Copy nothing but the lines below, from the one with "middle mcp: (143, 132)" through the one with "thumb mcp: (1350, 1002)", exactly as written; no pictures should appear.

Collected data:
■ ■ ■

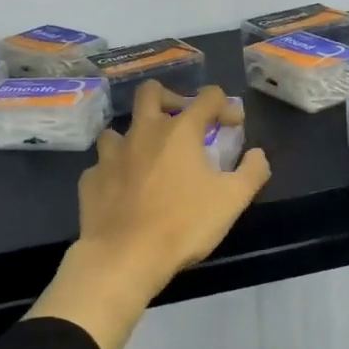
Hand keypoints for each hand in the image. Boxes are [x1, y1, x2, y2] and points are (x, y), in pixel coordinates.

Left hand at [27, 82, 271, 348]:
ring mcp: (111, 154)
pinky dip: (116, 171)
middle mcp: (143, 132)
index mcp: (180, 130)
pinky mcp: (91, 178)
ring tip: (148, 159)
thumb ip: (252, 172)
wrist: (125, 256)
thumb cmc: (184, 224)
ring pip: (120, 129)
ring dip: (136, 138)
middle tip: (182, 121)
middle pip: (151, 92)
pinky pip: (103, 165)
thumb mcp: (232, 200)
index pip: (207, 97)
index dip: (224, 105)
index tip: (232, 126)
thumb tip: (257, 154)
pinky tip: (123, 190)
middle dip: (169, 97)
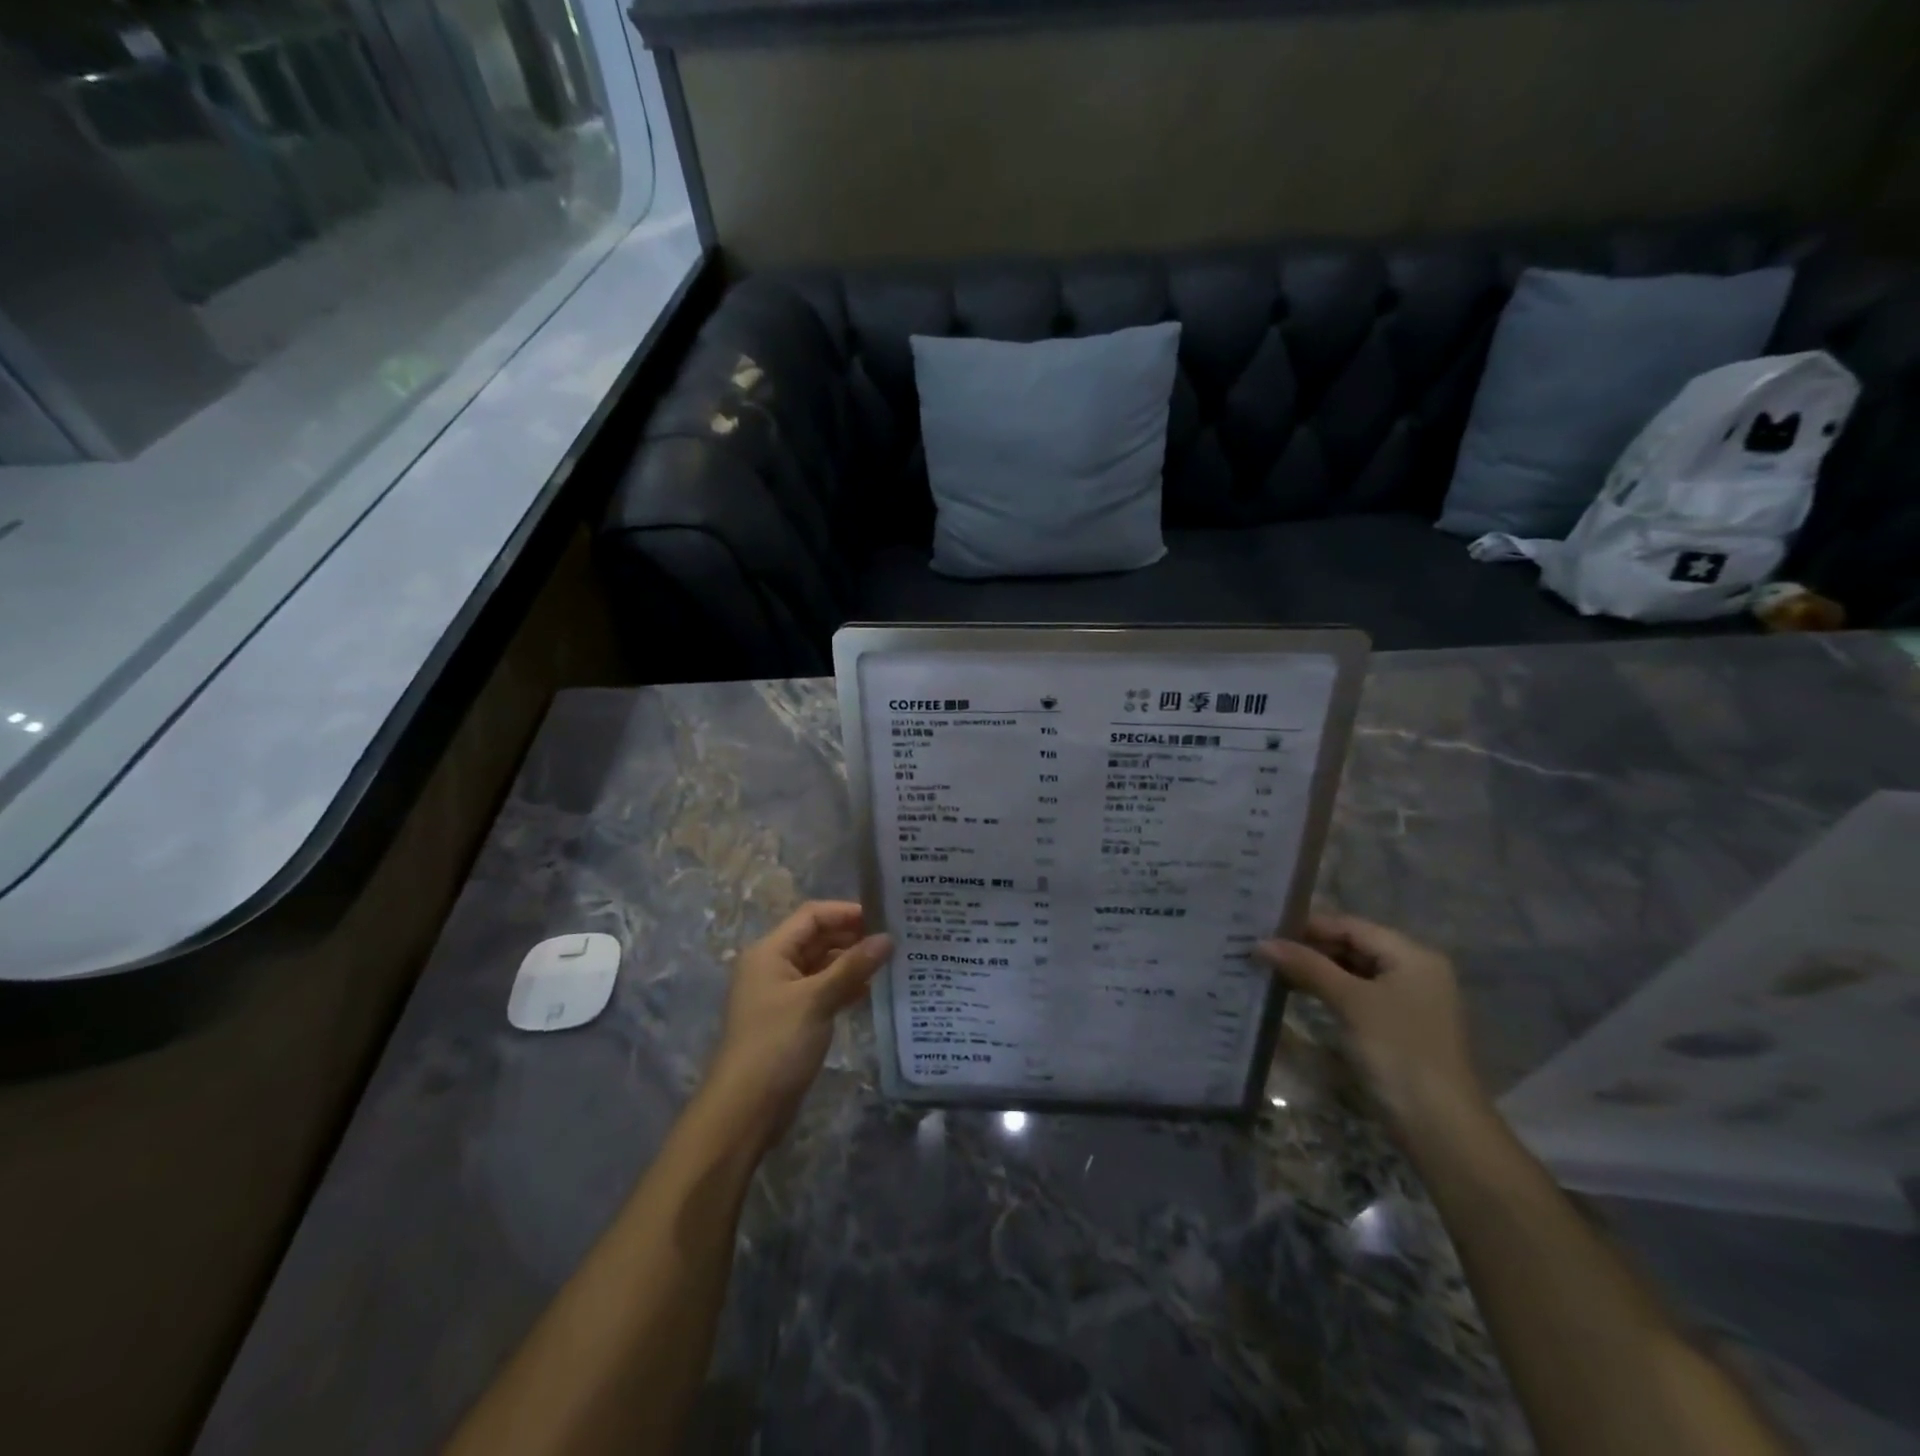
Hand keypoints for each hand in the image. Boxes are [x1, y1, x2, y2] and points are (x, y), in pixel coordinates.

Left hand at [703, 901, 891, 1142]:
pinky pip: (821, 990)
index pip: (812, 916)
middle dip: (852, 937)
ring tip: (890, 962)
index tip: (884, 917)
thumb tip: (888, 938)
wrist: (745, 1110)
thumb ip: (852, 967)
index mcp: (770, 951)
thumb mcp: (817, 1000)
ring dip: (851, 963)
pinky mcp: (792, 1019)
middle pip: (817, 939)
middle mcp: (773, 966)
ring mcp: (782, 994)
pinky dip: (844, 987)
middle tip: (894, 939)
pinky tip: (871, 991)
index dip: (846, 912)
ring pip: (821, 966)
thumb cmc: (777, 1044)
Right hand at [1255, 912, 1486, 1140]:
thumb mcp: (1350, 1002)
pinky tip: (1296, 993)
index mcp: (1412, 956)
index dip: (1308, 925)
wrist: (1440, 1126)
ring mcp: (1406, 1001)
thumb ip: (1306, 966)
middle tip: (1263, 950)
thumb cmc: (1398, 1051)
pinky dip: (1327, 991)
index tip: (1265, 929)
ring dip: (1314, 970)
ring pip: (1351, 971)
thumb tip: (1261, 943)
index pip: (1351, 926)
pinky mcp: (1396, 1027)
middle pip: (1352, 946)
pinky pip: (1356, 995)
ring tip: (1271, 968)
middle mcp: (1414, 971)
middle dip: (1309, 948)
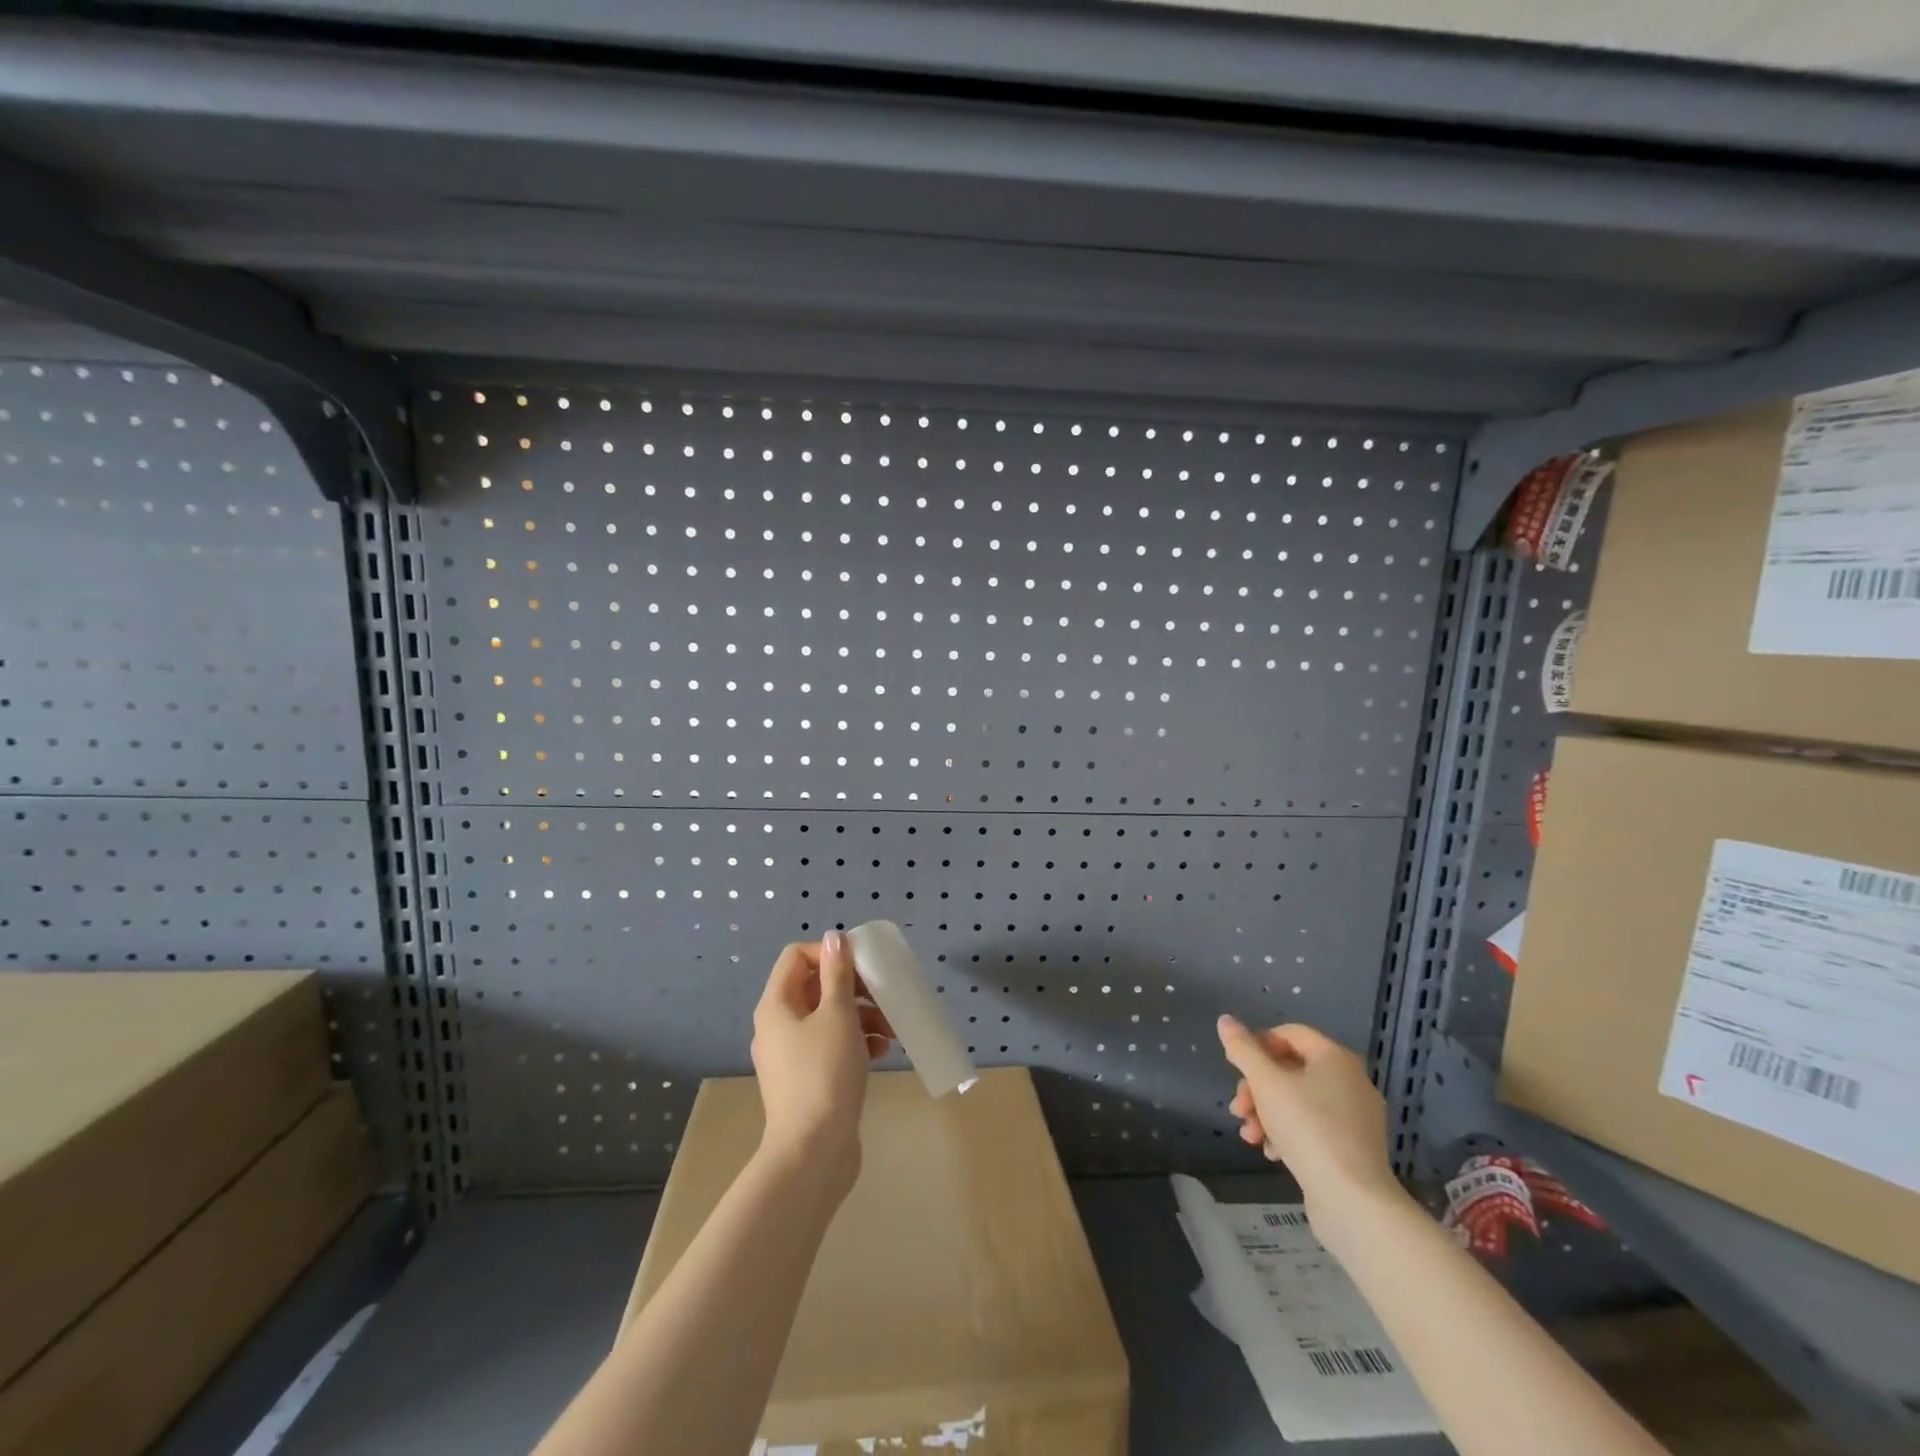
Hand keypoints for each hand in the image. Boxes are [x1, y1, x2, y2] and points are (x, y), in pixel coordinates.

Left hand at [751, 932, 893, 1183]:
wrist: (813, 1152)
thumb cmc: (825, 1073)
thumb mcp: (838, 1015)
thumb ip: (837, 974)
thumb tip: (834, 937)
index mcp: (776, 1005)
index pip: (797, 957)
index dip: (830, 953)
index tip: (862, 967)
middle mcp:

■ ■ ■

▶ _Answer area_:
middle mcp: (143, 132)
index mcp: (180, 130)
pinky mcp: (91, 178)
ring tip: (148, 159)
thumb ip: (252, 172)
wrist: (125, 256)
thumb cmc: (184, 224)
ring pip: (120, 129)
ring dip: (136, 138)
middle tip: (182, 121)
middle pip: (151, 92)
pinky pip: (103, 165)
thumb mcp: (232, 200)
index pip: (207, 97)
index dip: (224, 105)
index tip: (232, 126)
thumb tip: (257, 154)
pinky tip: (123, 190)
middle dip: (169, 97)
Hand keypoints for each hand in the image. Boxes are [x1, y1, x2, y2] and points are (x, y), in pixel coordinates.

Left hand at [703, 901, 891, 1142]:
pinky pip: (821, 990)
index pip: (812, 916)
middle dip: (852, 937)
ring tip: (890, 962)
index tip: (884, 917)
thumb tip: (888, 938)
wrist: (745, 1110)
thumb ip: (852, 967)
index mcp: (770, 951)
thumb mcp: (817, 1000)
ring dip: (851, 963)
pinky mcp: (792, 1019)
middle pip: (817, 939)
middle mcp: (773, 966)
ring mcp: (782, 994)
pinky dip: (844, 987)
middle tip: (894, 939)
pinky tip: (871, 991)
index dip: (846, 912)
ring pip: (821, 966)
thumb cmc: (777, 1044)
Right hand at [1255, 912, 1486, 1140]:
thumb mcp: (1350, 1002)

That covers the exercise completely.